Doch wie wild sie sich auch gebärdeten, sie waren im Auto gefangen. Jamie hob Schmuckbeutel und Geldrolle auf. Daneben entdeckte er einen Zettel, darauf stand Tyler und eine Telefonnummer.
Ach, den hat er aus der Tasche gezogen, keine Waffe …
Jamie zuckte mit den Achseln.
Über das lautstarke Toben der Hunde hinweg vernahm er, wie Wilson „Verfluchter Drecksack“ hervorpresste.
Jamie lachte leise, ein unangenehmes Lachen, er beugte sich über den Sterbenden.
„Hu, schon der zweite Fluch heute. Muss dich enttäuschen: Das ist Bullshit. Und jetzt hab‘ eine gute Reise ins Jenseits!“
Damit wandte er sich ab, schlenderte mit zufriedenem Grinsen auf sein Coupé zu.
Im Vorbeigehen zeigte er den Rottweilern den Mittelfinger, die sich wie von Sinnen an die Scheiben schmissen, ihre Zähne klackten ans Glas.
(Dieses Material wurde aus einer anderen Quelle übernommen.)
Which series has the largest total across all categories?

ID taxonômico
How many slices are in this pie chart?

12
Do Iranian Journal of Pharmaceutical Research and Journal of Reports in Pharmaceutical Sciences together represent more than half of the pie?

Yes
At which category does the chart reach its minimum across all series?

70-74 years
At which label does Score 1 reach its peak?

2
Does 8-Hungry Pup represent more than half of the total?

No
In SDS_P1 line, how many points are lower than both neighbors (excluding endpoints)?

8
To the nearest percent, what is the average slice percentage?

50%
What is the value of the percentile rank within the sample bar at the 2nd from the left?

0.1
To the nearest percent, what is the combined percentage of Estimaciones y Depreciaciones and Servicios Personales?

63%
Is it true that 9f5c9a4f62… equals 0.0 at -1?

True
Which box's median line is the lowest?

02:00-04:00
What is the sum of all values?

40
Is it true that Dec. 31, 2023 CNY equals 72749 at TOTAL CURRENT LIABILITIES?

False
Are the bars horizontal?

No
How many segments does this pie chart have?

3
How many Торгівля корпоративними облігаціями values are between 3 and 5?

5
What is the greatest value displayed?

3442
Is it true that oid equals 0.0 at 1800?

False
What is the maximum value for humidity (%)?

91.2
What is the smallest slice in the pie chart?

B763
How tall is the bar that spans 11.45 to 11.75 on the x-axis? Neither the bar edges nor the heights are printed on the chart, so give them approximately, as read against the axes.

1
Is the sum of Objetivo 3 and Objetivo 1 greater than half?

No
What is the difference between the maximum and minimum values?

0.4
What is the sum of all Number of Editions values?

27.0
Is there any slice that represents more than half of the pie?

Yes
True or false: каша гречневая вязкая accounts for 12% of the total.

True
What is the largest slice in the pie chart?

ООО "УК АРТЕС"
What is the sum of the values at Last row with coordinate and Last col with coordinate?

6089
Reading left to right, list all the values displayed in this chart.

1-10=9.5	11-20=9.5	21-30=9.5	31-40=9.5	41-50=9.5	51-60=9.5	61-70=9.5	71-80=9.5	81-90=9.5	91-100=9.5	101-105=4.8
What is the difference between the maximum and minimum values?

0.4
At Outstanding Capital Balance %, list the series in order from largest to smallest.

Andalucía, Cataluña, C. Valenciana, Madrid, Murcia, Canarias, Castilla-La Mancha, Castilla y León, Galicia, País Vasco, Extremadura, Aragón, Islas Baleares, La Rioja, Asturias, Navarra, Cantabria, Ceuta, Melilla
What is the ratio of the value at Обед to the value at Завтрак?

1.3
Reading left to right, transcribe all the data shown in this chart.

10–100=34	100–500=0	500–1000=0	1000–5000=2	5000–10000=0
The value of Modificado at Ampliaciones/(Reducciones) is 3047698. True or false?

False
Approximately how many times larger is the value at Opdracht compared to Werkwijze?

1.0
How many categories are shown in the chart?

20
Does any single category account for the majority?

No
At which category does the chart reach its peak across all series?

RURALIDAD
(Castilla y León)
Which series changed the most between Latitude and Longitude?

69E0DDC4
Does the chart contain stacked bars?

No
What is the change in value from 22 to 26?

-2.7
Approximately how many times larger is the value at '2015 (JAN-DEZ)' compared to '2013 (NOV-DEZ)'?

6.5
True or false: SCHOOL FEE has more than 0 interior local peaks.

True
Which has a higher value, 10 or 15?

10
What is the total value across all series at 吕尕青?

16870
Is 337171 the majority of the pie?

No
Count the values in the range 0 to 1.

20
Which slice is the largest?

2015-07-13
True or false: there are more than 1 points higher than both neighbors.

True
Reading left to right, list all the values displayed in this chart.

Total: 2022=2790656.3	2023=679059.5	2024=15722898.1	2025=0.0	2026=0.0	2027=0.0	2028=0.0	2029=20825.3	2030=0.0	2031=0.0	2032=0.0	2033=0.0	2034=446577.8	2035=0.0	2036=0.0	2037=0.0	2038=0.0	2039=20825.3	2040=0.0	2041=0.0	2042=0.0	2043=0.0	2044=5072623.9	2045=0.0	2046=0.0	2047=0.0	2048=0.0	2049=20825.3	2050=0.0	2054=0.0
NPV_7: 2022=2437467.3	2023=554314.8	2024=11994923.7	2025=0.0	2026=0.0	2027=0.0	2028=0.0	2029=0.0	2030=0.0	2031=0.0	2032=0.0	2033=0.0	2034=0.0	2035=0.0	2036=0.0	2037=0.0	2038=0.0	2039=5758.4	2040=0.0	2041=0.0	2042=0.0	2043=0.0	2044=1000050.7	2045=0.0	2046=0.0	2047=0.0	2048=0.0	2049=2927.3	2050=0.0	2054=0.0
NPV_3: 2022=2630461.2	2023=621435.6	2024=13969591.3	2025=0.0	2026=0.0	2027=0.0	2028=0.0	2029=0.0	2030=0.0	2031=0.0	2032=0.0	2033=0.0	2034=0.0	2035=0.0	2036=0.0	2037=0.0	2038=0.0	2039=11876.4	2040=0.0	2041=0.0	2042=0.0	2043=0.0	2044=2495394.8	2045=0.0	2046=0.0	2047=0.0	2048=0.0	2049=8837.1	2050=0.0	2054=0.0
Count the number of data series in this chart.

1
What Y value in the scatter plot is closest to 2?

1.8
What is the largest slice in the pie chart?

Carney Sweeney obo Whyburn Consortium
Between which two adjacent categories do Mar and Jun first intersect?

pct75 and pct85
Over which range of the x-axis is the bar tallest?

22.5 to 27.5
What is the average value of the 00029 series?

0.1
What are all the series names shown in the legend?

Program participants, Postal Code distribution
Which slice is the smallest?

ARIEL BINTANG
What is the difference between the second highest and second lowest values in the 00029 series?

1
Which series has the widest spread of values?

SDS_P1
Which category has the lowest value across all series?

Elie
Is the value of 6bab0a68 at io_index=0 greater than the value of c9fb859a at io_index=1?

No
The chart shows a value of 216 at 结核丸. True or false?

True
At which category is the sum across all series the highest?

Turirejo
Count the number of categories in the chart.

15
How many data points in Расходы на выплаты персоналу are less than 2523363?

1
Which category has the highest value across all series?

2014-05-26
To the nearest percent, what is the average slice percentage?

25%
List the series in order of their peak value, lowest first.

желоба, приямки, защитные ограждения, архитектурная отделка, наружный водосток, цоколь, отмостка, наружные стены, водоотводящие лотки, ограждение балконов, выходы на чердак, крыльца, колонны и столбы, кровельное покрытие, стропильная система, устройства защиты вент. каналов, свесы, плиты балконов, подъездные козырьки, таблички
„Und du … fährst zur … Hölle“, hörte er Wilson mit letzter Kraft rufen. Darauf folgte ein vertrautes Piepen, das Geräusch, wenn ein Wagen aufgefunkt wurde.
Fuck! Panisch sprintete Jamie los, zeitgleich glitt die Heckklappe des Kombis in die Höhe und entließ die Hunde, die wie Pfeile auf ihn zuschossen. Gerade, als er die Tür seines Autos aufziehen wollte, verbiss sich eine der Bestien in seinen Arm, die andere sprang ihm an den Hals. Zusammen rangen sie ihn nieder auf den Asphalt. Oh, was für höllische Schmerzen!
Jamie wollte schreien, doch aus seiner aufgerissenen Kehle drang nur ein Gurgeln.